Third, in explaining why Peeping Tom activities are among those our disorderly conduct statute prohibits, we said: “Acting the ‘Peeping Tom’ offends and results in disorder by invading the privacy of persons precisely where they are most entitled to feel secure — where they live and rest.” Commonwealth v. LePore, 40 Mass. App. Ct. at 549.
It may be that the “Peeping Tom” or voyeurism theory of disorderly conduct prohibited by § 53 is not limited to surreptitious peering into occupied residential rooms, although the Commonwealth cites no case or statute that extends the theory to a broader range of activity, and we are aware of none. But even if the concept is broader, cf., e.g., Commonwealth v. Wright, 61 Mass. App. Ct. 790, 791-792 (2004), we think that at its core, the concept is designed to protect the legitimate and widely shared expectations of privacy possessed by those who have purposely closed themselves off from public view in an enclosed space or area.

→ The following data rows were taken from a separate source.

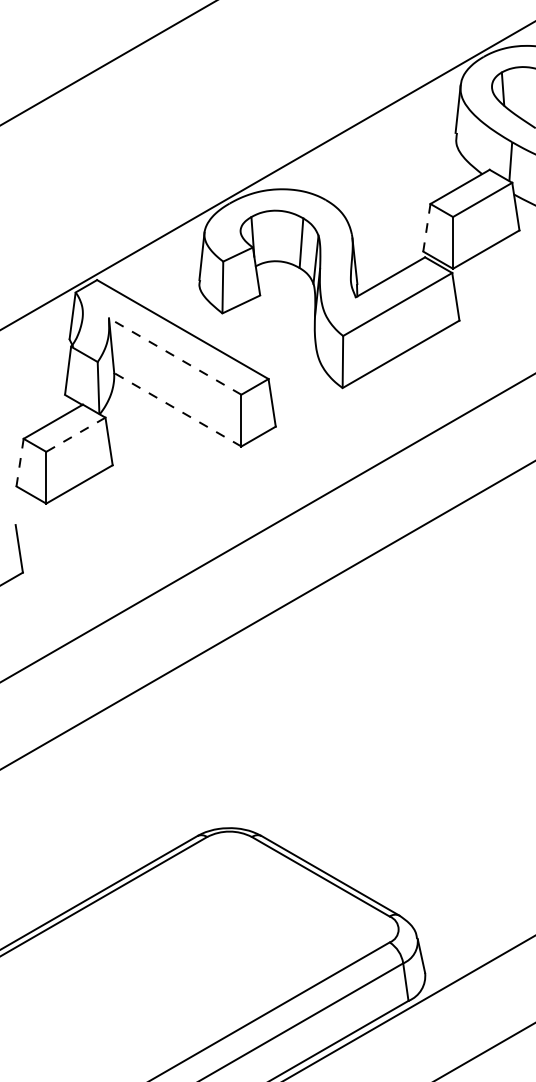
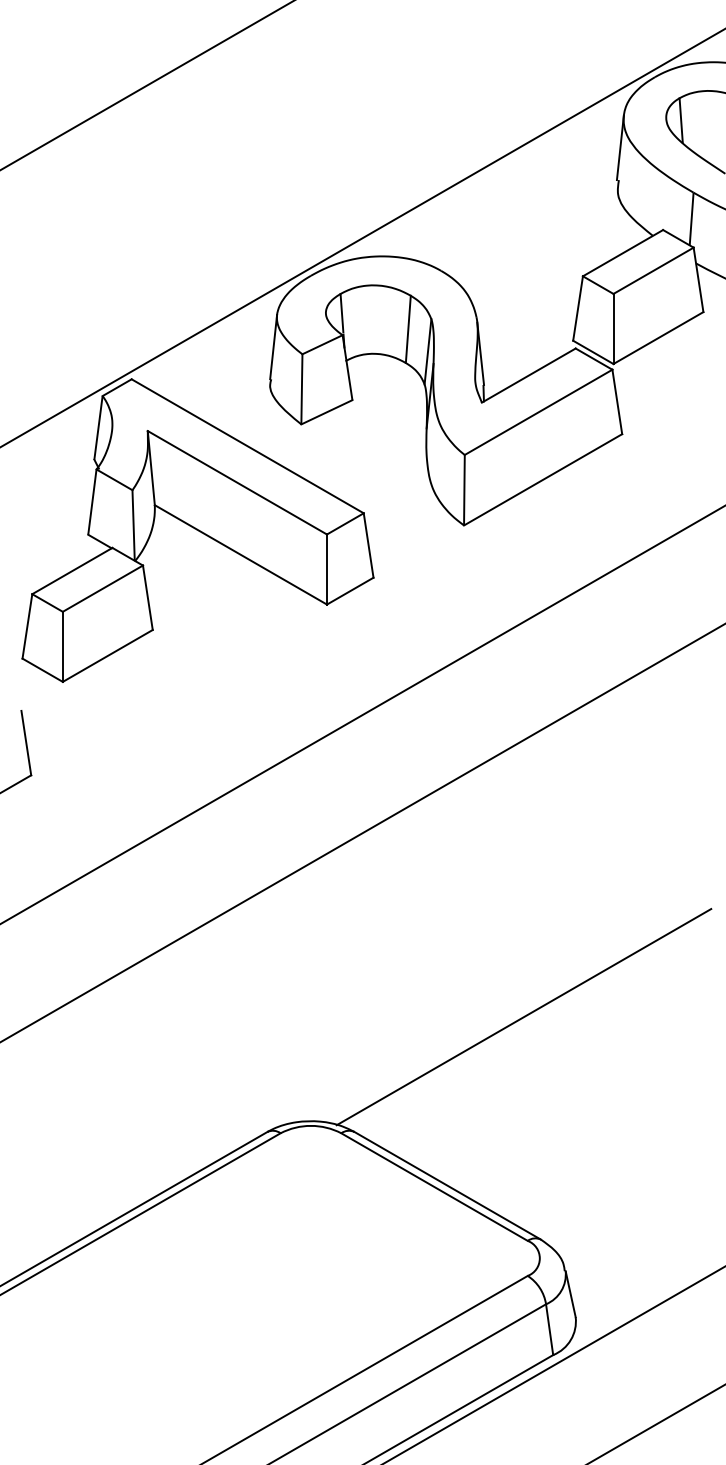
line: (426, 228) -> (577, 309), dashed -> solid
line: (174, 356) -> (236, 482), dashed -> solid
line: (177, 409) -> (240, 554), dashed -> solid
line: (75, 435) -> (102, 589), dashed -> solid
line: (20, 463) -> (27, 627), dashed -> solid
line: (386, 751) -> (523, 1017), added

The portion of the lavatory containing the urinals described in this case is not such an area. The fact that five urinals stood side by side, the fact that anyone could walk through the lavatory door at any moment and observe those standing at one or more of the urinals, and the fact that anyone using the lavatory could immediately see its open character, all combine to remove any expectation of privacy that a person might have when using the urinals in that lavatory. That is not to say that the defendant’s staring activity was proper or appropriate. Of course, it was not. *265It is to say, though, that the activity occurred in an area that was insufficiently private to trigger the prohibitions embodied in the Peeping Tom or voyeurism theory of disorderly conduct.
The defendant’s conviction for disorderly conduct is vacated and the case is remanded to the Superior Court for entry of a judgment of not guilty. In all other respects, the convictions are affirmed.
So ordered.
Both names are pseudonyms.
Adults and staff could also use lavatories in the principal’s office, nurse’s office, faculty lounge, and staff office.
Now known as the Department of Children and Families.
In full, G. L. c. 272, § 53, amended by St. 1983, c. 66, § 1, provides:
“Common night walkers, common street walkers, both male and female, common railers and brawlers, persons who with offensive and disorderly acts or language accost or annoy persons of the opposite sex, lewd, *263wanton and lascivious persons in speech or behavior, idle and disorderly persons, disturbers of the peace, keepers of noisy and disorderly houses, and persons guilty of indecent exposure may be punished by imprisonment in a jail or house of correction for not more than six months, or by a fine of not more than two hundred dollars, or by both such fine and imprisonment.”
D.C. Code § 22-1121 (1990).
Ariz. Rev. Stat. Ann. § 13-1504(A)(2) (1989); Cal. Penal Code § 647(1) (West. Supp. 1996); Ga. Code Ann. § 16-11-61 (1992); Ill. Comp. Stat., ch. 720, § 5/26-l(a)(5) (1993); Miss. Code Ann. § 97-29-61 (1994); N.C. Gen. Stat. § 14-202 (1995).